▶ [Information supplied]
__________

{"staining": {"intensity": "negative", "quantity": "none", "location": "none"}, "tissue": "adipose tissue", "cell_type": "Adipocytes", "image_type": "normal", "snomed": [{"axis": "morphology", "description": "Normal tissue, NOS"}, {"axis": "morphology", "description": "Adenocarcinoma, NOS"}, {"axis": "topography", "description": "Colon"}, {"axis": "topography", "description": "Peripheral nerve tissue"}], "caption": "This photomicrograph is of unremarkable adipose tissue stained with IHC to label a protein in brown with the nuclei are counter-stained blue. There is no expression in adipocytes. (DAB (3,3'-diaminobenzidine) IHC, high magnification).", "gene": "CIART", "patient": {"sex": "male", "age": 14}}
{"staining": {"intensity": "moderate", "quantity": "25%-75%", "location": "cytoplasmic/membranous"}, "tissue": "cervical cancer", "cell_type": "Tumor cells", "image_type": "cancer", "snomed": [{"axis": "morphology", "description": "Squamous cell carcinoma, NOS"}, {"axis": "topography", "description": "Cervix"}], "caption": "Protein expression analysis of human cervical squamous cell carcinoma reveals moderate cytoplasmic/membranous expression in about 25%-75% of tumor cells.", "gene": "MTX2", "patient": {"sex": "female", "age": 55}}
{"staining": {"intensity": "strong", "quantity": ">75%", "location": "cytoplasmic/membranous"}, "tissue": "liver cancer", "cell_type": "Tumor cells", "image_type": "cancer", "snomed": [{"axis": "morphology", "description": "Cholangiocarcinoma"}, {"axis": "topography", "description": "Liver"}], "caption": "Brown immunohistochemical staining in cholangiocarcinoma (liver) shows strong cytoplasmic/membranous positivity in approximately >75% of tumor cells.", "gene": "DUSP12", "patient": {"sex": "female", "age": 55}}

__________

▶ [Goal of the exercise] Word for word, restate the lines above.

▶ [Response area]
{"staining": {"intensity": "negative", "quantity": "none", "location": "none"}, "tissue": "adipose tissue", "cell_type": "Adipocytes", "image_type": "normal", "snomed": [{"axis": "morphology", "description": "Normal tissue, NOS"}, {"axis": "morphology", "description": "Adenocarcinoma, NOS"}, {"axis": "topography", "description": "Colon"}, {"axis": "topography", "description": "Peripheral nerve tissue"}], "caption": "This photomicrograph is of unremarkable adipose tissue stained with IHC to label a protein in brown with the nuclei are counter-stained blue. There is no expression in adipocytes. (DAB (3,3'-diaminobenzidine) IHC, high magnification).", "gene": "CIART", "patient": {"sex": "male", "age": 14}}
{"staining": {"intensity": "moderate", "quantity": "25%-75%", "location": "cytoplasmic/membranous"}, "tissue": "cervical cancer", "cell_type": "Tumor cells", "image_type": "cancer", "snomed": [{"axis": "morphology", "description": "Squamous cell carcinoma, NOS"}, {"axis": "topography", "description": "Cervix"}], "caption": "Protein expression analysis of human cervical squamous cell carcinoma reveals moderate cytoplasmic/membranous expression in about 25%-75% of tumor cells.", "gene": "MTX2", "patient": {"sex": "female", "age": 55}}
{"staining": {"intensity": "strong", "quantity": ">75%", "location": "cytoplasmic/membranous"}, "tissue": "liver cancer", "cell_type": "Tumor cells", "image_type": "cancer", "snomed": [{"axis": "morphology", "description": "Cholangiocarcinoma"}, {"axis": "topography", "description": "Liver"}], "caption": "Brown immunohistochemical staining in cholangiocarcinoma (liver) shows strong cytoplasmic/membranous positivity in approximately >75% of tumor cells.", "gene": "DUSP12", "patient": {"sex": "female", "age": 55}}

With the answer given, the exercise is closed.